PROBLEM STATEMENT:
Format all the records below as a numbered list, one line per item, dropping any blank lines. Leave the pictures out of your answer.

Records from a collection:
# # #

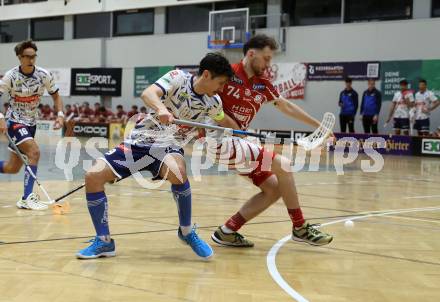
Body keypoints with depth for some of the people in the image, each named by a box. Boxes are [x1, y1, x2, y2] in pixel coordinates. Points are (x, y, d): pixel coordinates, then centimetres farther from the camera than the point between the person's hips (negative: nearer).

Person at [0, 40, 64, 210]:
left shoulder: (44, 75, -6)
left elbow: (55, 95, 6)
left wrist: (60, 114, -10)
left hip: (31, 123, 5)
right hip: (15, 121, -5)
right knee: (34, 152, -27)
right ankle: (27, 198, -24)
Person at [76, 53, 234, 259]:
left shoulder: (213, 103, 1)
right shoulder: (178, 78, -10)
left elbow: (226, 122, 25)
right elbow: (147, 94, -28)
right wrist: (160, 108, -47)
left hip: (168, 147, 1)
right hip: (139, 140, 0)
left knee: (177, 171, -37)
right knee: (93, 176, -17)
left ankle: (187, 232, -14)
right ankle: (104, 242, -3)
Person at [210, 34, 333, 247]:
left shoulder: (263, 86, 11)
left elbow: (288, 107, 22)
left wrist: (318, 125, 24)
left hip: (238, 142, 9)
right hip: (221, 140, -9)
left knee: (274, 189, 4)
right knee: (283, 164, -15)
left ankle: (227, 231, 6)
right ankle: (300, 228, -3)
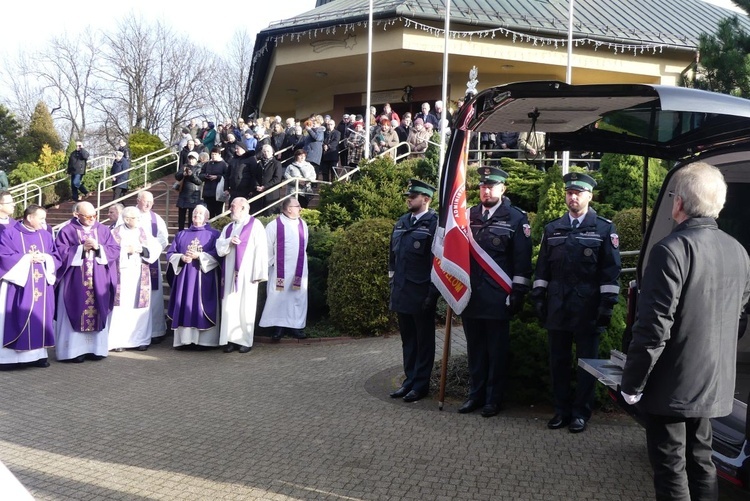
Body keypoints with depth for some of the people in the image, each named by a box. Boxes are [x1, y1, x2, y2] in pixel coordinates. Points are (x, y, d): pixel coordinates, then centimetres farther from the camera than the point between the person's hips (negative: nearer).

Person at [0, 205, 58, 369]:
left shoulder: (46, 235, 13)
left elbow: (55, 257, 11)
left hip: (41, 286, 5)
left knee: (40, 319, 5)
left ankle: (37, 354, 11)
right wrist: (27, 257, -13)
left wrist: (44, 257, -10)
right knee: (17, 320, -5)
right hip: (18, 284, -5)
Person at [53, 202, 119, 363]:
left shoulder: (103, 230, 8)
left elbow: (115, 250, 3)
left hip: (99, 282, 3)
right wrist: (82, 248, -16)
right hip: (75, 282, -3)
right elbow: (60, 253, -9)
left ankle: (96, 348, 13)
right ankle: (75, 350, 4)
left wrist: (98, 247, -14)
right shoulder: (67, 231, -2)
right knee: (77, 314, -1)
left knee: (98, 313, 5)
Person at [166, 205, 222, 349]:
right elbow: (170, 254, 12)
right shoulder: (181, 234, 18)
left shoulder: (214, 234, 7)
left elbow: (217, 255, -5)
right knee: (185, 306, -2)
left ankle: (204, 339, -5)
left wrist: (199, 256, -15)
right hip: (185, 277, 3)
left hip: (204, 278, -3)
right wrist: (182, 258, -8)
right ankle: (185, 338, 0)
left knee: (201, 306, -7)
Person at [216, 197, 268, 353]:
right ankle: (231, 340, 7)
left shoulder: (255, 225, -3)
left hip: (246, 273, -5)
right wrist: (229, 241, -11)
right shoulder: (228, 228, 16)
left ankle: (246, 341, 7)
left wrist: (259, 273, -15)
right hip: (231, 273, 6)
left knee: (245, 307, -1)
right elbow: (219, 249, 10)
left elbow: (261, 250, -9)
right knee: (229, 306, 2)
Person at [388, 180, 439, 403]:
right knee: (407, 339, 15)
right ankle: (410, 380, 26)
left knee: (424, 340, 6)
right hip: (402, 292, 7)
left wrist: (432, 293, -15)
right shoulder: (401, 222, 12)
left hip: (421, 293, -7)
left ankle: (421, 384, 15)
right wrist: (393, 283, 16)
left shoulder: (434, 224, -11)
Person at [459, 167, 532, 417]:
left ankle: (494, 398, 15)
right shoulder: (468, 216, 10)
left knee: (497, 350, 5)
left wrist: (518, 293, -9)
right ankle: (475, 394, 23)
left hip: (498, 298, -4)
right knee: (475, 349, 12)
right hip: (470, 295, 4)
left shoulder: (516, 218, -2)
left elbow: (522, 260, -4)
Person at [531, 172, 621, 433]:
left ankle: (581, 412, 17)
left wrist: (607, 304, -8)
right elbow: (542, 267, 13)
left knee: (587, 361, 5)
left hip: (588, 309, -3)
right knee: (558, 360, 9)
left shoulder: (604, 228, 0)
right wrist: (538, 297, 7)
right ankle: (562, 409, 22)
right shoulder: (552, 229, 11)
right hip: (557, 307, 3)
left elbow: (611, 270, -3)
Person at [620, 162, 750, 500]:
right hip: (715, 384, 7)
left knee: (671, 470, 5)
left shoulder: (671, 249, -21)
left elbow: (653, 327, -22)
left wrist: (631, 384, -12)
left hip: (671, 384, -7)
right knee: (700, 460, 20)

# # #

EXPECTED ANSWER:
1. Body keypoints with depth for some of the people in the image, each named by a box. Boxes are [x1, y1, x2, y2] in pixel coordinates. Points are (x, y, d): pixel coordinates, then centimetres farther from the camera than the point between the person's hips (negative: nearer).
2. Person at [0, 40, 64, 210]:
3. left shoulder: (44, 75, -6)
4. left elbow: (55, 95, 6)
5. left wrist: (60, 114, -10)
6. left hip: (31, 123, 5)
7. right hip: (15, 121, -5)
8. right knee: (34, 152, -27)
9. right ankle: (27, 198, -24)
10. Person at [76, 53, 234, 259]:
11. left shoulder: (213, 103, 1)
12. right shoulder: (178, 78, -10)
13. left elbow: (226, 122, 25)
14. right elbow: (147, 94, -28)
15. right wrist: (160, 108, -47)
16. left hip: (168, 147, 1)
17. right hip: (139, 140, 0)
18. left knee: (177, 171, -37)
19. right knee: (93, 176, -17)
20. left ankle: (187, 232, -14)
21. right ankle: (104, 242, -3)
22. Person at [210, 34, 333, 247]:
23. left shoulder: (263, 86, 11)
24. left elbow: (288, 107, 22)
25. left wrist: (318, 125, 24)
26. left hip: (238, 142, 9)
27. right hip: (221, 140, -9)
28. left knee: (274, 189, 4)
29. right knee: (283, 164, -15)
30. left ankle: (227, 231, 6)
31. right ankle: (300, 228, -3)
32. Body keypoints with depth for some of the people in the image, each named by a box. Boxes are [x1, y1, x2, y2] in pixel coordinates. Points are (x, y, d): pixel coordinates, then centimetres farther from the camera than the point between the person's hips (negative: nearer).
33. Person at [0, 205, 58, 369]:
34. left shoulder: (46, 235, 13)
35. left elbow: (55, 257, 11)
36. left hip: (41, 286, 5)
37. left knee: (40, 319, 5)
38. left ankle: (37, 354, 11)
39. right wrist: (27, 257, -13)
40. left wrist: (44, 257, -10)
41. right knee: (17, 320, -5)
42. right hip: (18, 284, -5)
43. Person at [53, 202, 119, 363]:
44. left shoulder: (103, 230, 8)
45. left elbow: (115, 250, 3)
46. left hip: (99, 282, 3)
47. right wrist: (82, 248, -16)
48. right hip: (75, 282, -3)
49. right elbow: (60, 253, -9)
50. left ankle: (96, 348, 13)
51. right ankle: (75, 350, 4)
52. left wrist: (98, 247, -14)
53. right shoulder: (67, 231, -2)
54. right knee: (77, 314, -1)
55. left knee: (98, 313, 5)
56. Person at [166, 205, 222, 349]:
57. right elbow: (170, 254, 12)
58. right shoulder: (181, 234, 18)
59. left shoulder: (214, 234, 7)
60. left elbow: (217, 255, -5)
61. right knee: (185, 306, -2)
62. left ankle: (204, 339, -5)
63. left wrist: (199, 256, -15)
64. right hip: (185, 277, 3)
65. left hip: (204, 278, -3)
66. right wrist: (182, 258, -8)
67. right ankle: (185, 338, 0)
68. left knee: (201, 306, -7)
69. Person at [216, 197, 268, 353]:
70. right ankle: (231, 340, 7)
71. left shoulder: (255, 225, -3)
72. left hip: (246, 273, -5)
73. right wrist: (229, 241, -11)
74. right shoulder: (228, 228, 16)
75. left ankle: (246, 341, 7)
76. left wrist: (259, 273, -15)
77. right hip: (231, 273, 6)
78. left knee: (245, 307, -1)
79. right elbow: (219, 249, 10)
80. left elbow: (261, 250, -9)
81. right knee: (229, 306, 2)
82. Person at [388, 180, 439, 403]:
83. right knee: (407, 339, 15)
84. right ankle: (410, 380, 26)
85. left knee: (424, 340, 6)
86. right hip: (402, 292, 7)
87. left wrist: (432, 293, -15)
88. right shoulder: (401, 222, 12)
89. left hip: (421, 293, -7)
90. left ankle: (421, 384, 15)
91. right wrist: (393, 283, 16)
92. left shoulder: (434, 224, -11)
93. Person at [459, 167, 532, 417]:
94. left ankle: (494, 398, 15)
95. right shoulder: (468, 216, 10)
96. left knee: (497, 350, 5)
97. left wrist: (518, 293, -9)
98. right ankle: (475, 394, 23)
99. left hip: (498, 298, -4)
100. right knee: (475, 349, 12)
101. right hip: (470, 295, 4)
102. left shoulder: (516, 218, -2)
103. left elbow: (522, 260, -4)
104. Person at [531, 172, 621, 433]:
105. left ankle: (581, 412, 17)
106. left wrist: (607, 304, -8)
107. right elbow: (542, 267, 13)
108. left knee: (587, 361, 5)
109. left hip: (588, 309, -3)
110. right knee: (558, 360, 9)
111. left shoulder: (604, 228, 0)
112. right wrist: (538, 297, 7)
113. right ankle: (562, 409, 22)
114. right shoulder: (552, 229, 11)
115. right hip: (557, 307, 3)
116. left elbow: (611, 270, -3)
117. Person at [620, 162, 750, 500]:
118. right hip: (715, 384, 7)
119. left knee: (671, 470, 5)
120. left shoulder: (671, 249, -21)
121. left elbow: (653, 327, -22)
122. left wrist: (631, 384, -12)
123. left hip: (671, 384, -7)
124. right knee: (700, 460, 20)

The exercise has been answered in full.